A young Californio soldier came running in a stoop toward us and settled into a low profile against my horse and began talking intensely to Chavez.  I couldn’t understand any of it.  As quickly as he’d come, he moved away, stooped and running and gone from sight. 

Chavez leaned to me.  “We are all retreating.  We have no more bullets.   The americanos have none either.  They are getting away to join Fremont and the horses.  We must get there before them.  You and Larkin will go with us, two more horses are coming round.  Ojala.  There is nothing more that can be done here.  We must go for Fremont’s horses at the rancho.”

Lieutenant José Chavez stood up behind my still prostrate horse and he helped Mr. Larkin to rise.  In the next instant I heard a loud shot and then a cry from Chavez and a scream from Mr. Larkin.  Both of them fell again to the ground beside my horse’s belly.  I quickly saw that Mr. Larkin’s scream was only from surprise at such a close call.  Chavez groaned on the ground and held his right thigh in both hands, writhing side to side slowly, blood coming out between his fingers. 

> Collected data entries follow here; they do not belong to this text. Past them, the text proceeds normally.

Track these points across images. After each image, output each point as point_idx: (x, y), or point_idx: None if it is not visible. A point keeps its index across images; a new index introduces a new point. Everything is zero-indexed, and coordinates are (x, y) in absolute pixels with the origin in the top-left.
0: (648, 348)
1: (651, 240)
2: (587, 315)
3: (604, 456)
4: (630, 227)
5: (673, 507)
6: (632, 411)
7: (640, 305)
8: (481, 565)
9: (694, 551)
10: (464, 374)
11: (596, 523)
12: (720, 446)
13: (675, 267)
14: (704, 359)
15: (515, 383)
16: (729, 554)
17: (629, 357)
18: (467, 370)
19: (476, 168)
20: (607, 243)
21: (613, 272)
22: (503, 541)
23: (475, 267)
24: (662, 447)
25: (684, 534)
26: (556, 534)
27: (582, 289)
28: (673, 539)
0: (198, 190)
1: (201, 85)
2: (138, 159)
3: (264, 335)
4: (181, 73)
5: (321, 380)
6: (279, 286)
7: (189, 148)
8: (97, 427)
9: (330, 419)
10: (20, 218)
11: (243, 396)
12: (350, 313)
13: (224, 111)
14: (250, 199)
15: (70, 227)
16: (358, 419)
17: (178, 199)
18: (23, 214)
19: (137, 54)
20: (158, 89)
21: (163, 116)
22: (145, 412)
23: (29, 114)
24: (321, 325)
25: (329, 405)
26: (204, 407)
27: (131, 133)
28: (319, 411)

Mr. Larkin and I both kneeled beside him and looked closer at the wound.  The bullet had struck him in the meaty part of the thigh, and probably had missed the bone.  Larkin was way ahead of me though.  He pulled a red scarf from around Chavez’ neck and quickly tied a tourniquet just above Chavez’ wound.  “That will help.  But you can’t ride by yourself, can you?”

I knew Chavez was shaking his head for pain, but it was also to answer that, No, he couldn’t hold the reins, could only sit and hold on.  A moment later tall and confident Captain Manuel was there, also kneeling, seeing the situation quickly.  He said, “You must get to a safe house as soon as possible, Chavez.  You must have a doctor.  I will take the others and we will ride as fast as we can to Los Angeles.  Señor Larkin I take with me.  I will guard him every moment of the way.  I wish you could ride with us, José.  You’re the only man I have complete confidence in.  I will miss you, amigo.”  Then Manuel gestured with his head toward me and said, “You keep this other one to help you.  Ride behind the gringo, hold a gun on him.  Then perhaps you may ransom him.  Do with him whatever you like.  Shoot him if you like, when you are safe.  I must leave you, my brave Lieutenant Chavez.  And you were right about capturing Larkin.  If all this ends badly for us, as it always seems to do, we can exchange Mr. Larkin for our clemency.  You will make a good word for us with the americanos, will you not, Señor Larkin?”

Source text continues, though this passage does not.